* Exercise requirements:
Find all lines in the records that include the word "yang", and copy them out.

(Extracted page text data)
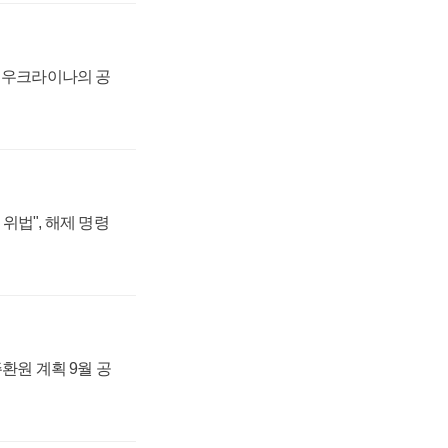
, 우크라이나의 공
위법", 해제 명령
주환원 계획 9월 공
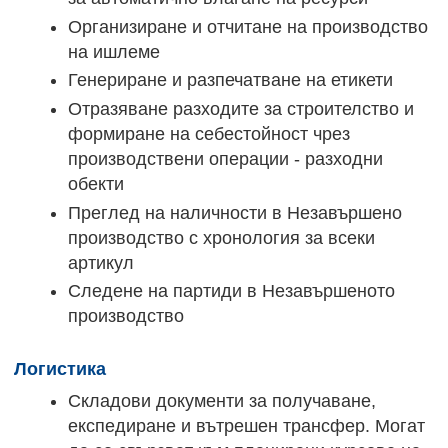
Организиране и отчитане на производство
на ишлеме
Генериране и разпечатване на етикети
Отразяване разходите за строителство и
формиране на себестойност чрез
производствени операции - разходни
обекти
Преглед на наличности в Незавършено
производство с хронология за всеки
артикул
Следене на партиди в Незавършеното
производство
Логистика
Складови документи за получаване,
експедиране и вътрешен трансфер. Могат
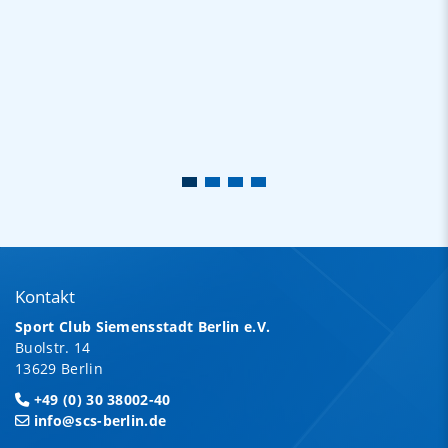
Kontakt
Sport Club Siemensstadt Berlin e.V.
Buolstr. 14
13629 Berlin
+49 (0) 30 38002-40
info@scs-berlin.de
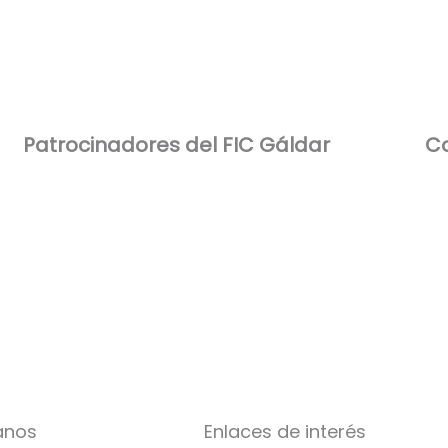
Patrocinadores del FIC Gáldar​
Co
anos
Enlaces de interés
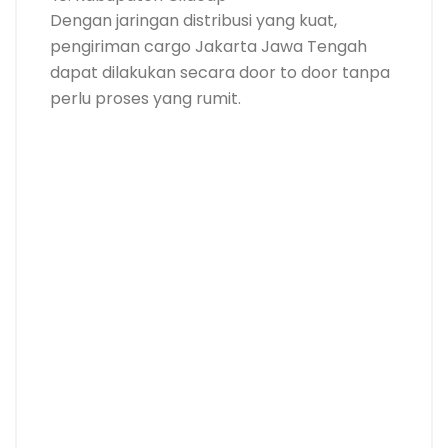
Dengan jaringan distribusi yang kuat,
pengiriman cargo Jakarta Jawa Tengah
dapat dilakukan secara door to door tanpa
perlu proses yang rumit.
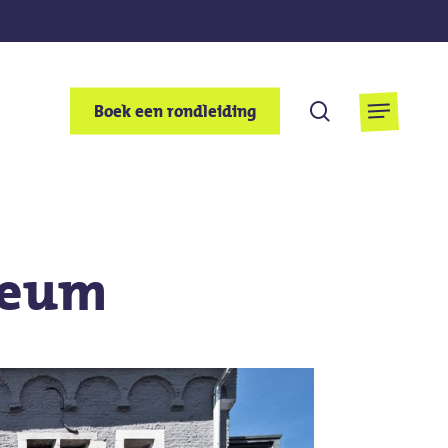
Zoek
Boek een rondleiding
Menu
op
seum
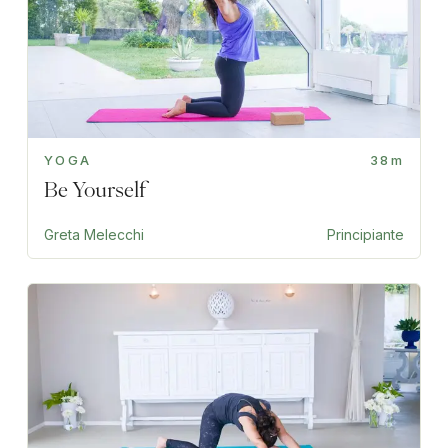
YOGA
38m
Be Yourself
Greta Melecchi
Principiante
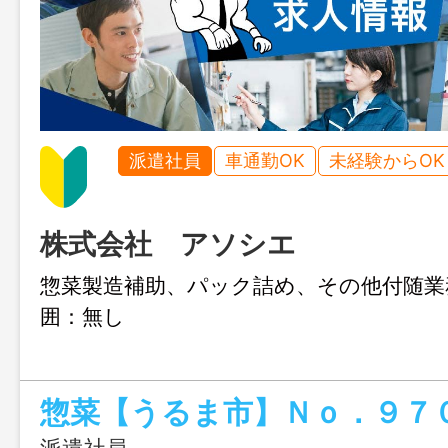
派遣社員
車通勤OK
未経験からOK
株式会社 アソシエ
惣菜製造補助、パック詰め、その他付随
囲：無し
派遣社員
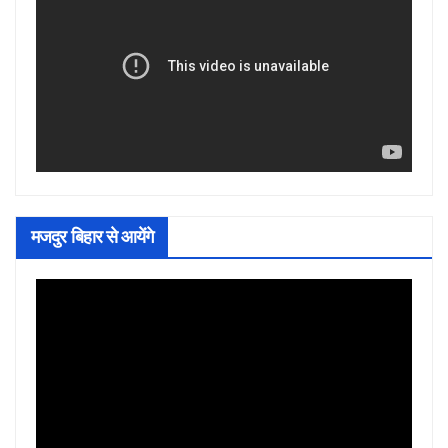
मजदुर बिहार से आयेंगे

* Problem solution:
Dengan jaringan distribusi yang kuat,
perlu proses yang rumit.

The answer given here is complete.